A faithful, word-for-word copy of the records is required, and it must contain no pictures.

____ RECORDS SHOWN

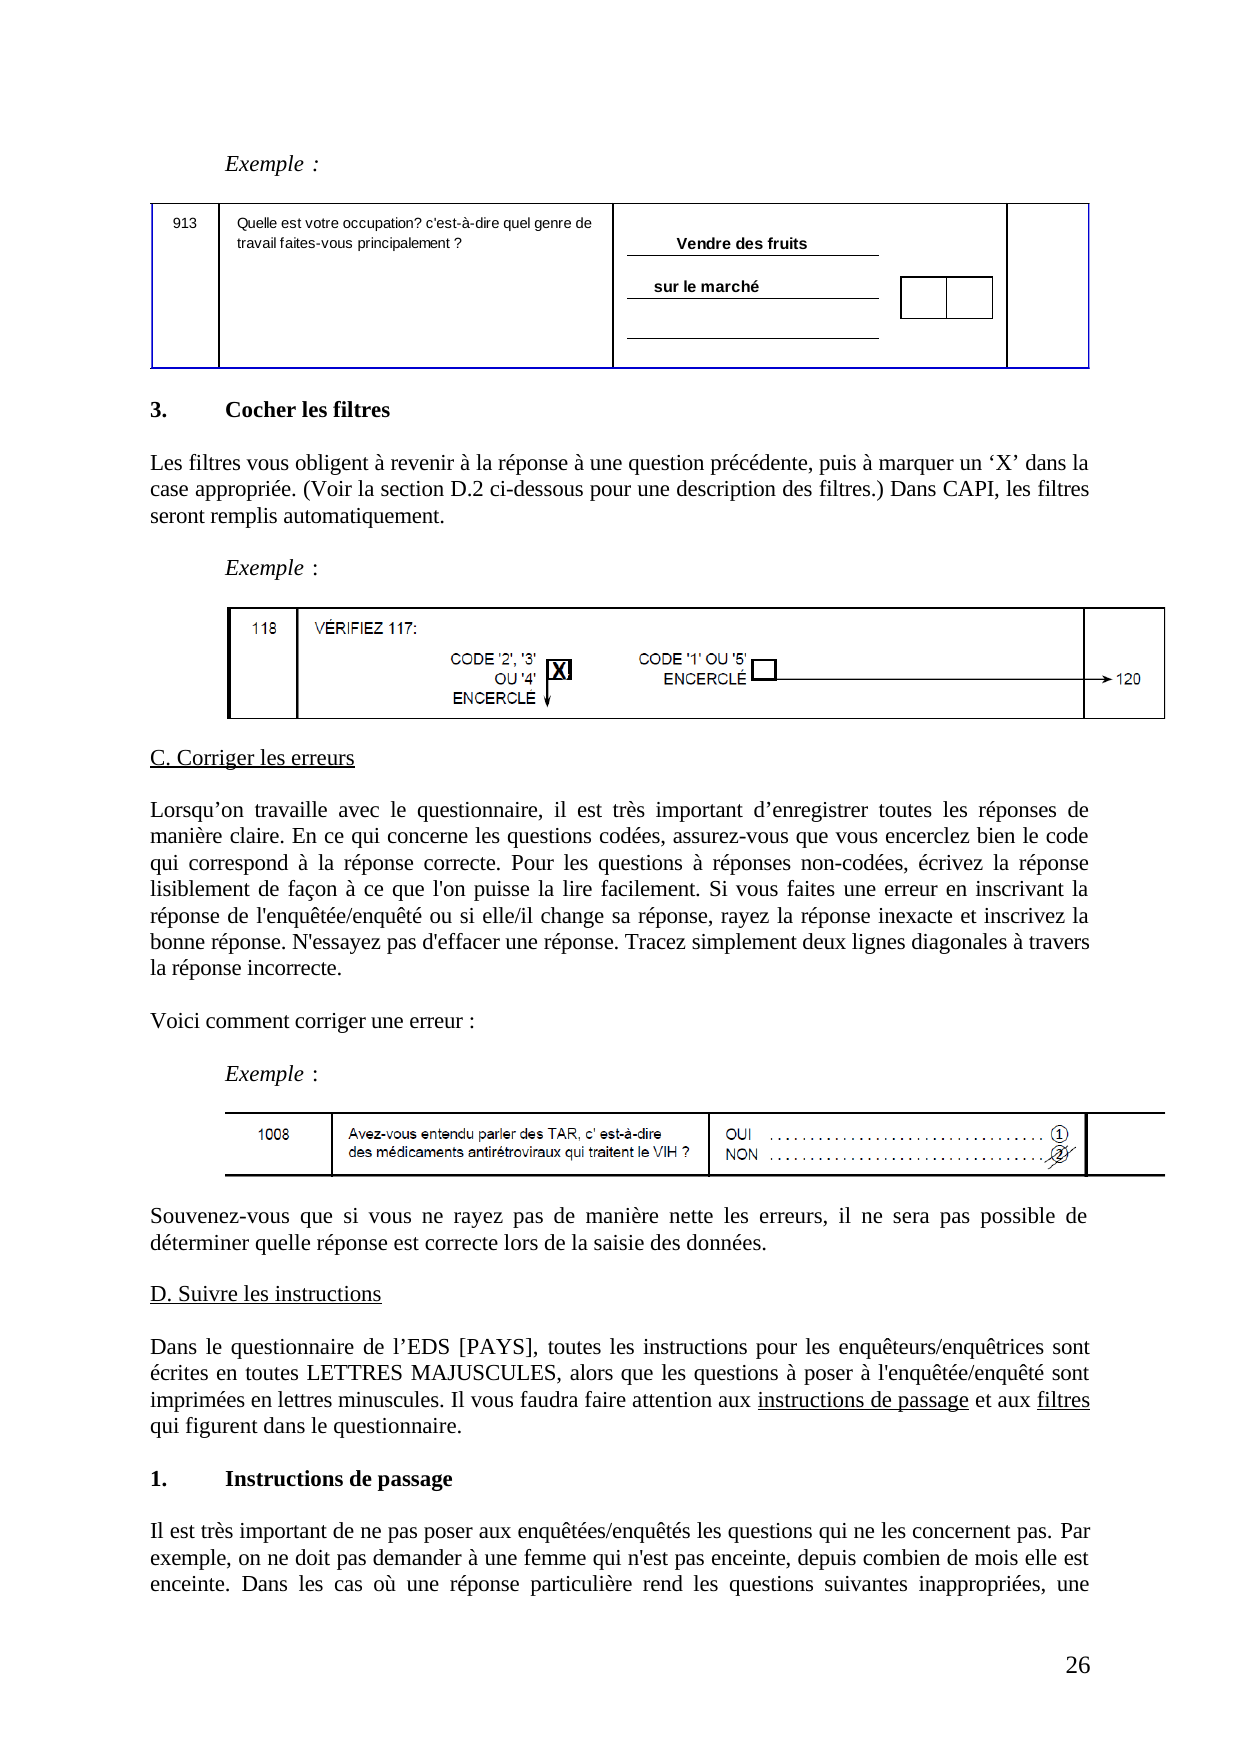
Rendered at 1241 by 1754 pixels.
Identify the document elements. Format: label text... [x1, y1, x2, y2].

subtitle D. Suivre les instructions [150, 1280, 1090, 1307]
text Voici comment corriger une erreur : [150, 1007, 1090, 1033]
text Exemple : [225, 554, 1090, 581]
text 3. Cocher les filtres [150, 396, 1090, 423]
text Les filtres vous obligent à revenir à la réponse à une question précédente, puis à marquer un ‘X’ dans la case appropriée. (Voir la section D.2 ci-dessous pour une description des filtres.) Dans CAPI, les filtres seront remplis automatiquement. [150, 449, 1090, 528]
text Dans le questionnaire de l’EDS [PAYS], toutes les instructions pour les enquêteurs/enquêtrices sont écrites en toutes LETTRES MAJUSCULES, alors que les questions à poser à l'enquêtée/enquêté sont imprimées en lettres minuscules. Il vous faudra faire attention aux instructions de passage et aux filtres qui figurent dans le questionnaire. [150, 1333, 1090, 1438]
picture [225, 607, 1166, 719]
subtitle C. Corriger les erreurs [150, 743, 1090, 770]
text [150, 1517, 1090, 1596]
text 1. Instructions de passage [150, 1465, 1090, 1491]
text Exemple : [150, 150, 1090, 176]
picture [225, 1112, 1166, 1177]
text Exemple : [225, 1060, 1090, 1086]
text Lorsqu’on travaille avec le questionnaire, il est très important d’enregistrer toutes les réponses de manière claire. En ce qui concerne les questions codées, assurez-vous que vous encerclez bien le code qui correspond à la réponse correcte. Pour les questions à réponses non-codées, écrivez la réponse lisiblement de façon à ce que l'on puisse la lire facilement. Si vous faites une erreur en inscrivant la réponse de l'enquêtée/enquêté ou si elle/il change sa réponse, rayez la réponse inexacte et inscrivez la bonne réponse. N'essayez pas d'effacer une réponse. Tracez simplement deux lignes diagonales à travers la réponse incorrecte. [150, 796, 1090, 981]
text Souvenez-vous que si vous ne rayez pas de manière nette les erreurs, il ne sera pas possible de déterminer quelle réponse est correcte lors de la saisie des données. [150, 1202, 1090, 1255]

________

ANSWER BOX
Rendered at 1241 by 1754 pixels.
Identify the document elements. Format: label text... [x1, y1, x2, y2].

subtitle D. Suivre les instructions [150, 1280, 1090, 1307]
text Voici comment corriger une erreur : [150, 1007, 1090, 1033]
text Exemple : [225, 554, 1090, 581]
text 3. Cocher les filtres [150, 396, 1090, 423]
text Les filtres vous obligent à revenir à la réponse à une question précédente, puis à marquer un ‘X’ dans la case appropriée. (Voir la section D.2 ci-dessous pour une description des filtres.) Dans CAPI, les filtres seront remplis automatiquement. [150, 449, 1090, 528]
text Dans le questionnaire de l’EDS [PAYS], toutes les instructions pour les enquêteurs/enquêtrices sont écrites en toutes LETTRES MAJUSCULES, alors que les questions à poser à l'enquêtée/enquêté sont imprimées en lettres minuscules. Il vous faudra faire attention aux instructions de passage et aux filtres qui figurent dans le questionnaire. [150, 1333, 1090, 1438]
picture [225, 607, 1166, 719]
subtitle C. Corriger les erreurs [150, 743, 1090, 770]
text [150, 1517, 1090, 1596]
text 1. Instructions de passage [150, 1465, 1090, 1491]
text Exemple : [150, 150, 1090, 176]
picture [225, 1112, 1166, 1177]
text Exemple : [225, 1060, 1090, 1086]
text Lorsqu’on travaille avec le questionnaire, il est très important d’enregistrer toutes les réponses de manière claire. En ce qui concerne les questions codées, assurez-vous que vous encerclez bien le code qui correspond à la réponse correcte. Pour les questions à réponses non-codées, écrivez la réponse lisiblement de façon à ce que l'on puisse la lire facilement. Si vous faites une erreur en inscrivant la réponse de l'enquêtée/enquêté ou si elle/il change sa réponse, rayez la réponse inexacte et inscrivez la bonne réponse. N'essayez pas d'effacer une réponse. Tracez simplement deux lignes diagonales à travers la réponse incorrecte. [150, 796, 1090, 981]
text Souvenez-vous que si vous ne rayez pas de manière nette les erreurs, il ne sera pas possible de déterminer quelle réponse est correcte lors de la saisie des données. [150, 1202, 1090, 1255]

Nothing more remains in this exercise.